■ WHAT IS NEEDED ■
Send back every line of the data exactly.
-.-.-
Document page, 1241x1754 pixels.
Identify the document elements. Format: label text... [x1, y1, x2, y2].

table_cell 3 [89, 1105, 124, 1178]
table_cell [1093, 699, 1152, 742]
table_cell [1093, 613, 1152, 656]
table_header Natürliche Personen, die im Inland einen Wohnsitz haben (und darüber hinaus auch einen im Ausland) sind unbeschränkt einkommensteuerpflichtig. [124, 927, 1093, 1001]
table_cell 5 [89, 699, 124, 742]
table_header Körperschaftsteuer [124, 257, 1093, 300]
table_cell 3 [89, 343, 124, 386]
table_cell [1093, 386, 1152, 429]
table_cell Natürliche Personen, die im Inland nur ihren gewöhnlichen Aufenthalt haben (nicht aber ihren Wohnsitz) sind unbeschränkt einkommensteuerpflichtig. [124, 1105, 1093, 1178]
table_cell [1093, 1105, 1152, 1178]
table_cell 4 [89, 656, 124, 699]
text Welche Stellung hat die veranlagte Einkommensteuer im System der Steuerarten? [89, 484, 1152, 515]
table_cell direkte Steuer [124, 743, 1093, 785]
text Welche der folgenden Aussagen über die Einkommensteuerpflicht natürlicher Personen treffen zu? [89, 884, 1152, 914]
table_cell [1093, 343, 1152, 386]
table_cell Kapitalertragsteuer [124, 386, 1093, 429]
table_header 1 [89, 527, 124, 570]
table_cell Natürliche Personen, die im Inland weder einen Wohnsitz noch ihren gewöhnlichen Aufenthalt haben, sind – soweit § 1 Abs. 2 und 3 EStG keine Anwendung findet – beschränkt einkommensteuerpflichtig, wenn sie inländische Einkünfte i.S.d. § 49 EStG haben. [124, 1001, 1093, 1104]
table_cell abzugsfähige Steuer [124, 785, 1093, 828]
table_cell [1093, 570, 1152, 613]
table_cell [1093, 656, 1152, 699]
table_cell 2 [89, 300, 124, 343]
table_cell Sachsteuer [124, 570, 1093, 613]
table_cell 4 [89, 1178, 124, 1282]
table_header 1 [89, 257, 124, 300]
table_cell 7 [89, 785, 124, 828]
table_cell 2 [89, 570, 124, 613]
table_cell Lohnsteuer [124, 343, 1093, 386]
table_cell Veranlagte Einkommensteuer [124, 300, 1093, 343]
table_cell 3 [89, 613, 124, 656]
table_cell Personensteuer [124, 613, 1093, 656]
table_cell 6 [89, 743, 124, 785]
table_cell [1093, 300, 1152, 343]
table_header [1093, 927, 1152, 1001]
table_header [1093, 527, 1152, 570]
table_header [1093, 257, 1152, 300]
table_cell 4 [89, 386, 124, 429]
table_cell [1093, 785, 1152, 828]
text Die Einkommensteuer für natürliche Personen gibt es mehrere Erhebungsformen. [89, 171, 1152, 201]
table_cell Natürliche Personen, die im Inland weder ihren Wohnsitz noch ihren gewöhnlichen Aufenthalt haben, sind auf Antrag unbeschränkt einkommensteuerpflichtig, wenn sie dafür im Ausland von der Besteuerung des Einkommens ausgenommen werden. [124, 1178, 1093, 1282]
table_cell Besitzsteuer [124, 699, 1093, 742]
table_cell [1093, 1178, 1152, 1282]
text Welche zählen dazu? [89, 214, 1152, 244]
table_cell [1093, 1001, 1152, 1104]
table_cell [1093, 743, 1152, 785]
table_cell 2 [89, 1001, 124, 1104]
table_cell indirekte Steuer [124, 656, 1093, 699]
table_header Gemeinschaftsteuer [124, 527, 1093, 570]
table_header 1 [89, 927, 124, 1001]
-.-.-
■ EXERCISE OUTPUT ■
Document page, 1241x1754 pixels.
Identify the document elements. Format: label text... [x1, y1, x2, y2].

table_cell 3 [89, 1105, 124, 1178]
table_cell [1093, 699, 1152, 742]
table_cell [1093, 613, 1152, 656]
table_header Natürliche Personen, die im Inland einen Wohnsitz haben (und darüber hinaus auch einen im Ausland) sind unbeschränkt einkommensteuerpflichtig. [124, 927, 1093, 1001]
table_cell 5 [89, 699, 124, 742]
table_header Körperschaftsteuer [124, 257, 1093, 300]
table_cell 3 [89, 343, 124, 386]
table_cell [1093, 386, 1152, 429]
table_cell Natürliche Personen, die im Inland nur ihren gewöhnlichen Aufenthalt haben (nicht aber ihren Wohnsitz) sind unbeschränkt einkommensteuerpflichtig. [124, 1105, 1093, 1178]
table_cell [1093, 1105, 1152, 1178]
table_cell 4 [89, 656, 124, 699]
text Welche Stellung hat die veranlagte Einkommensteuer im System der Steuerarten? [89, 484, 1152, 515]
table_cell direkte Steuer [124, 743, 1093, 785]
text Welche der folgenden Aussagen über die Einkommensteuerpflicht natürlicher Personen treffen zu? [89, 884, 1152, 914]
table_cell [1093, 343, 1152, 386]
table_cell Kapitalertragsteuer [124, 386, 1093, 429]
table_header 1 [89, 527, 124, 570]
table_cell Natürliche Personen, die im Inland weder einen Wohnsitz noch ihren gewöhnlichen Aufenthalt haben, sind – soweit § 1 Abs. 2 und 3 EStG keine Anwendung findet – beschränkt einkommensteuerpflichtig, wenn sie inländische Einkünfte i.S.d. § 49 EStG haben. [124, 1001, 1093, 1104]
table_cell abzugsfähige Steuer [124, 785, 1093, 828]
table_cell [1093, 570, 1152, 613]
table_cell [1093, 656, 1152, 699]
table_cell 2 [89, 300, 124, 343]
table_cell Sachsteuer [124, 570, 1093, 613]
table_cell 4 [89, 1178, 124, 1282]
table_header 1 [89, 257, 124, 300]
table_cell 7 [89, 785, 124, 828]
table_cell 2 [89, 570, 124, 613]
table_cell Lohnsteuer [124, 343, 1093, 386]
table_cell Veranlagte Einkommensteuer [124, 300, 1093, 343]
table_cell 3 [89, 613, 124, 656]
table_cell Personensteuer [124, 613, 1093, 656]
table_cell 6 [89, 743, 124, 785]
table_cell [1093, 300, 1152, 343]
table_header [1093, 927, 1152, 1001]
table_header [1093, 527, 1152, 570]
table_header [1093, 257, 1152, 300]
table_cell 4 [89, 386, 124, 429]
table_cell [1093, 785, 1152, 828]
text Die Einkommensteuer für natürliche Personen gibt es mehrere Erhebungsformen. [89, 171, 1152, 201]
table_cell Natürliche Personen, die im Inland weder ihren Wohnsitz noch ihren gewöhnlichen Aufenthalt haben, sind auf Antrag unbeschränkt einkommensteuerpflichtig, wenn sie dafür im Ausland von der Besteuerung des Einkommens ausgenommen werden. [124, 1178, 1093, 1282]
table_cell Besitzsteuer [124, 699, 1093, 742]
table_cell [1093, 1178, 1152, 1282]
text Welche zählen dazu? [89, 214, 1152, 244]
table_cell [1093, 1001, 1152, 1104]
table_cell [1093, 743, 1152, 785]
table_cell 2 [89, 1001, 124, 1104]
table_cell indirekte Steuer [124, 656, 1093, 699]
table_header Gemeinschaftsteuer [124, 527, 1093, 570]
table_header 1 [89, 927, 124, 1001]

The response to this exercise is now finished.